In antwoord op de opmerkingen van de heer Pennings merkt de regering vervolgens op dat de term «louter» uit de parafrase, of een synoniem hiervan inderdaad niet voorkomt in het antwoord van het Hof. De regering wijst er evenwel op dat, zoals de heer Pennings ook zelf aangeeft, het Hof in het antwoord slechts antwoord geeft op een hem gestelde vraag.
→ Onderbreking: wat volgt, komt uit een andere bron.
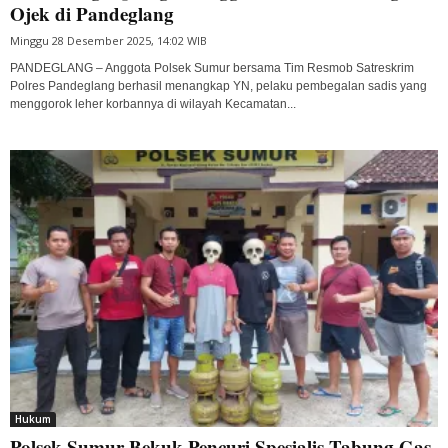
Ojek di Pandeglang
Minggu 28 Desember 2025, 14:02 WIB
PANDEGLANG – Anggota Polsek Sumur bersama Tim Resmob Satreskrim
Polres Pandeglang berhasil menangkap YN, pelaku pembegalan sadis yang
menggorok leher korbannya di wilayah Kecamatan...
Hukum
Polsek Sumur Bekuk Pencuri Spesialis Tabung Gas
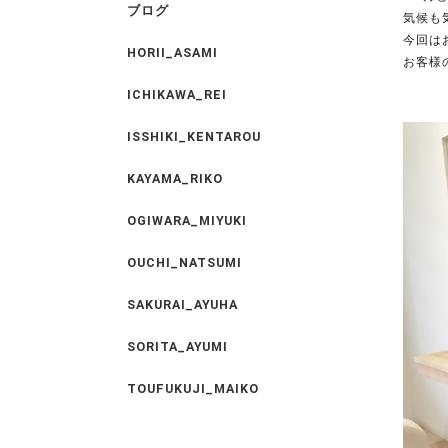
ブログ
気候も
今回は
HORII_ASAMI
お客様
ICHIKAWA_REI
ISSHIKI_KENTAROU
KAYAMA_RIKO
OGIWARA_MIYUKI
OUCHI_NATSUMI
SAKURAI_AYUHA
SORITA_AYUMI
TOUFUKUJI_MAIKO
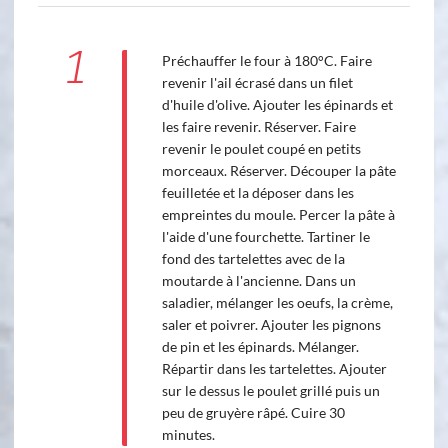
1
Préchauffer le four à 180°C. Faire
revenir l'ail écrasé dans un filet
d'huile d'olive. Ajouter les épinards et
les faire revenir. Réserver. Faire
revenir le poulet coupé en petits
morceaux. Réserver. Découper la pâte
feuilletée et la déposer dans les
empreintes du moule. Percer la pâte à
l'aide d'une fourchette. Tartiner le
fond des tartelettes avec de la
moutarde à l'ancienne. Dans un
saladier, mélanger les oeufs, la crème,
saler et poivrer. Ajouter les pignons
de pin et les épinards. Mélanger.
Répartir dans les tartelettes. Ajouter
sur le dessus le poulet grillé puis un
peu de gruyère râpé. Cuire 30
minutes.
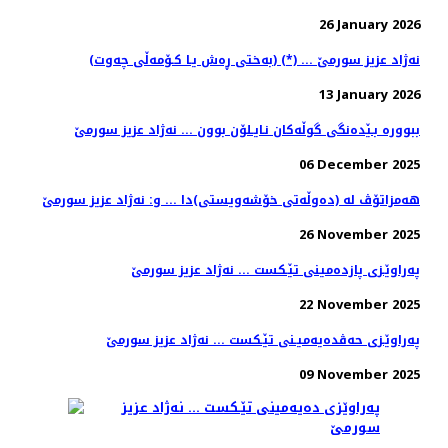
26 January 2026
(به‌ختی ڕه‌ش یـا كـۆمه‌ڵی چه‌وت) (*) ... نه‌ژاد عزیز سورمێ
13 January 2026
ببووره‌ بـێده‌نگی گوڵه‌كان نـایـلۆن بوون ... نه‌ژاد عزیز سورمێ
06 December 2025
هه‌مزاتۆڤ له‌ (ده‌وڵه‌تی خۆشه‌ویستی)دا ... و: نه‌ژاد عزیز سورمێ
26 November 2025
په‌راوێـزی پازده‌مینی تێـكست ... نه‌ژاد عزیز سورمێ
22 November 2025
په‌راوێـزی حه‌ڤده‌یه‌میـنی تێـكست ... نه‌ژاد عزیز سورمێ
09 November 2025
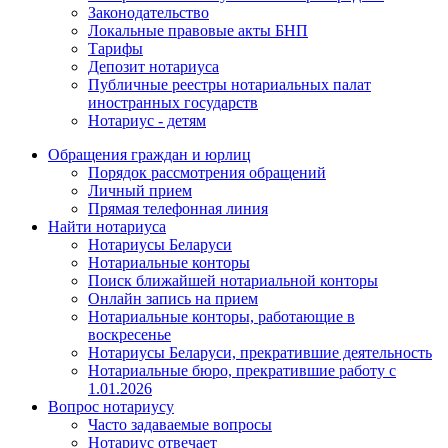
Законодательство
Локальные правовые акты БНП
Тарифы
Депозит нотариуса
Публичные реестры нотариальных палат
иностранных государств
Нотариус - детям
Обращения граждан и юрлиц
Порядок рассмотрения обращений
Личный прием
Прямая телефонная линия
Найти нотариуса
Нотариусы Беларуси
Нотариальные конторы
Поиск ближайшей нотариальной конторы
Онлайн запись на прием
Нотариальные конторы, работающие в
воскресенье
Нотариусы Беларуси, прекратившие деятельность
Нотариальные бюро, прекратившие работу с
1.01.2026
Вопрос нотариусу
Часто задаваемые вопросы
Нотариус отвечает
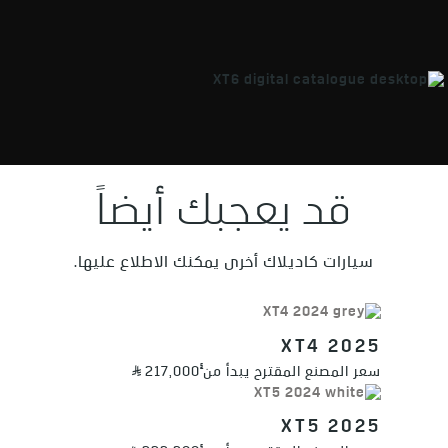
قد يعجبك أيضاً
سيارات كاديلاك أخرى يمكنك الاطلاع عليها.
EXPLORE INTERIOR >
2025 XT4
§
سعر المصنع المقترح يبدأ من
217,000
2025 XT5
§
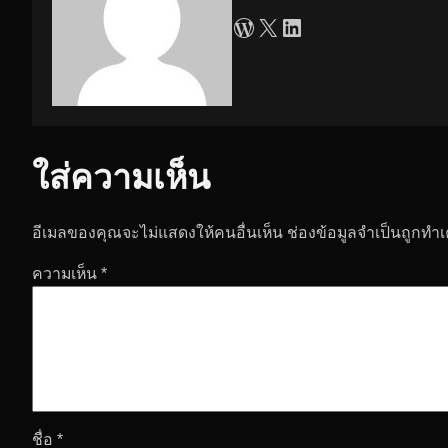
WordPress
X
LinkedIn
ใส่ความเห็น
อีเมลของคุณจะไม่แสดงให้คนอื่นเห็น
ช่องข้อมูลจำเป็นถูกทำ
ความเห็น
*
ชื่อ
*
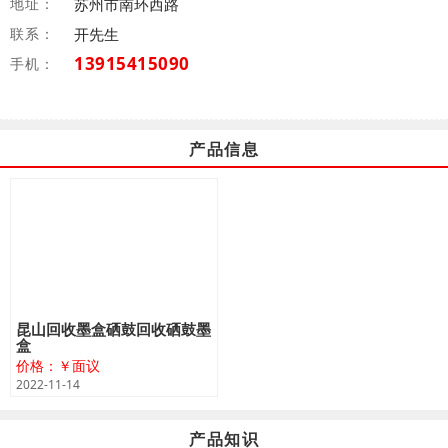
地址：
苏州市南环西路
联系：
开先生
13915415090
手机：
产品信息
昆山回收墨盒硒鼓回收硒鼓墨
盒
价格：￥面议
2022-11-14
产品知识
Die vraag wordt weergegeven in rechtsoverweging 75: «Met zijn tweede vraag wenst de verwijzende rechter in wezen te vernemen of artikel 6, lid 1, eerste alinea, van besluit nr. 3/80 aldus moet worden uitgelegd dat het zich verzet tegen een wettelijke regeling van een lidstaat zoals artikel 4a van de TW, die de op grond van de nationale wetgeving toegekende aanvullende prestatie intrekt wanneer de begunstigden van deze prestatie niet meer op het grondgebied van deze staat wonen.» Gelet op de verwijzing naar artikel 4a van de TW enerzijds en het gebruik van de term «wanneer» anderzijds meent de regering dat het antwoord op deze vraag alleen een antwoord kan zijn voor de situatie dat de relevante feitelijke situatie in de desbetreffende wetsbepaling louter het wonen buiten Nederland is. Bij de toepassing van het woonlandbeginsel is daar geen sprake van, omdat het niet gaat om het wonen in het buitenland als zodanig, maar om het wonen in een land buiten de EU/EER/Zwitserland met een lager kostenniveau. Het lagere kostenniveau is hier doorslaggevend.
Op basis van verdere bestudering van het arrest komt de regering tot de conclusie dat zelfs in geval dat de relevante feitelijke situatie in de desbetreffende wetsbepaling louter het wonen buiten Nederland is, dit onder omstandigheden niet in strijd is met artikel 6 van Besluit 3/80. Immers indien geen uitzonderingen mogelijk zouden zijn had het Hof kunnen volstaan met een bevestigende beantwoording van de vraag zoals deze in overweging 75 wordt weergegeven. In plaats daarvan antwoordt het Hof dat artikel 6, lid 1, «zich in omstandigheden zoals die van het hoofdgeding verzet tegen een regeling van een lidstaat als artikel 4a van de TW, die een op grond van de nationale wettelijke regeling toegekende prestatie, zoals de aanvullende prestatie, intrekt voor voormalige migrerende Turkse werknemers die naar Turkije zijn teruggekeerd nadat zij het recht om in de ontvangende lidstaat te verblijven hadden verloren omdat zij er arbeidsongeschikt waren geworden.» Daarbij valt dus op de verwijzing naar «de omstandigheden zoals die van het hoofdgeding». Onder andere omstandigheden verzet artikel 6 van Besluit 3/80 zich blijkbaar niet tegen een regeling zoals als artikel 4a van de TW. Wat die andere omstandigheden zijn geeft het Hof niet aan, maar het verliezen van de verblijfsstatus is in ieder geval een van belang zijnde omstandigheid.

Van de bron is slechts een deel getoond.